Menurut versi bapak Benyamin Messakh, BA dan
bapak Jakobis S. N. Messakh, bahwa waktu Sangguana dan Tou Lo pergi mengail
mereka membawa alat musik Sasandu. Memang sesuai ceritera turun-temurun di
masyarakat Thie bahwa kedua oknum ini adalah musikus dan kalau mereka pergi
mengail membawa musik sasandu dan bila beristirahat, mereka biasa menghibur
diri dengan musik sasandu.
d.
Menurut
versi bapak Jusuf Nggebu, bahwa karena
Sangguana dapat menciptakan alat musik yang diinginkan oleh sang puteri maka
hubungan cinta berlangsung dengan mulus, sebaliknya sesuai versi dari bapak
yang lain itu bahwa Sangguana dan juga Tou Lo dihukum mati karena mereka
melakukan hal yang tidak senonoh terhadap puteri/kedua puteri raja.
e.
Oleh karena terjadi pembunuhan terhadap
Sangguana dan Tou Lo oleh raja Ndana dan rakyatnya, maka 20-an tahun kemudian
Nale Sanggu (anak dari Sangguana) memusnahkan penduduk Ndana, sebagai balas
dendam atas terbunuhnya ayahnya dan pamannya oleh raja dan rakyat Ndana.
Memang umumnya masyarakat Thie tidak pernah
memikirkan siapa penemu alat musik ini. Yang mereka ketahui hanya tentang
peristiwa pembunuhan Sangguana dan Tou Lo yaitu bahwa karena kedua oknum ini
adalah pemain sasandu yang handal sehingg
a.
menjadi rebutan puteri-puteri raja Ndana bahkan
menghamili mereka, akibatnya keduanya dieksekusi mati.
Kecuali Bapak Djony Theedenz, tujuh nara sumber tersebut di
atas adalah orang Thie dan Sangguana pun orang Thie sehingga bisa saja mereka
setuju dengan versi bapak Jusuf Nggebu, namun mereka mengemukakan apa yang
dialami atau diketahui dan dirasakan sebagai suatu kebenaran ilmiah.

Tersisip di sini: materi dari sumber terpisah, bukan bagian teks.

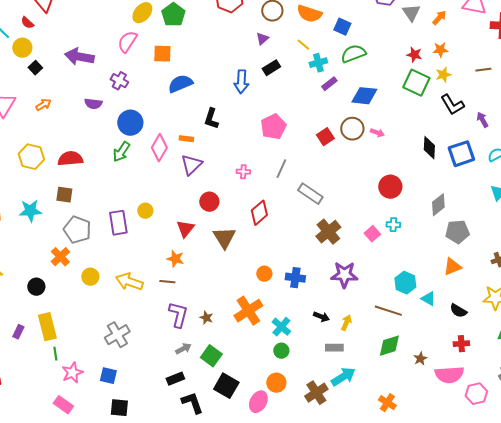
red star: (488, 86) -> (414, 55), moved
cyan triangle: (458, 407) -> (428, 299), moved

Selanjutnya mengenai Pupuk Soroba, dia tidak mempunyai turunan, hanya pamannya
(Leto Selan), yaitu saudara dari Soroba Selan (ayah dari Pupuk Soroba),
mempunyai turunan. Mereka merupakan salah satu cabang dari suku/klen Le’e di
kerajaan/nusak Thie. Turunan cabang ini dalam klen Le’e memakai nama
keluarga/fam : Naru, Da’i, Mbado, Rasa, Talo.
Sejarah pengembangan/pelestarian
alat musik ini dari dahulu sampai kini umumnya dilakukan oleh Orang Thie.
Semoga peminat musik dari nusak/daerah lain pun turut mengembangkan alat musik
ini dan lebih dari itu kita berharap agar alat musik ini diakui oleh UNESCO
sebagai aset budaya bangsa Indonesia.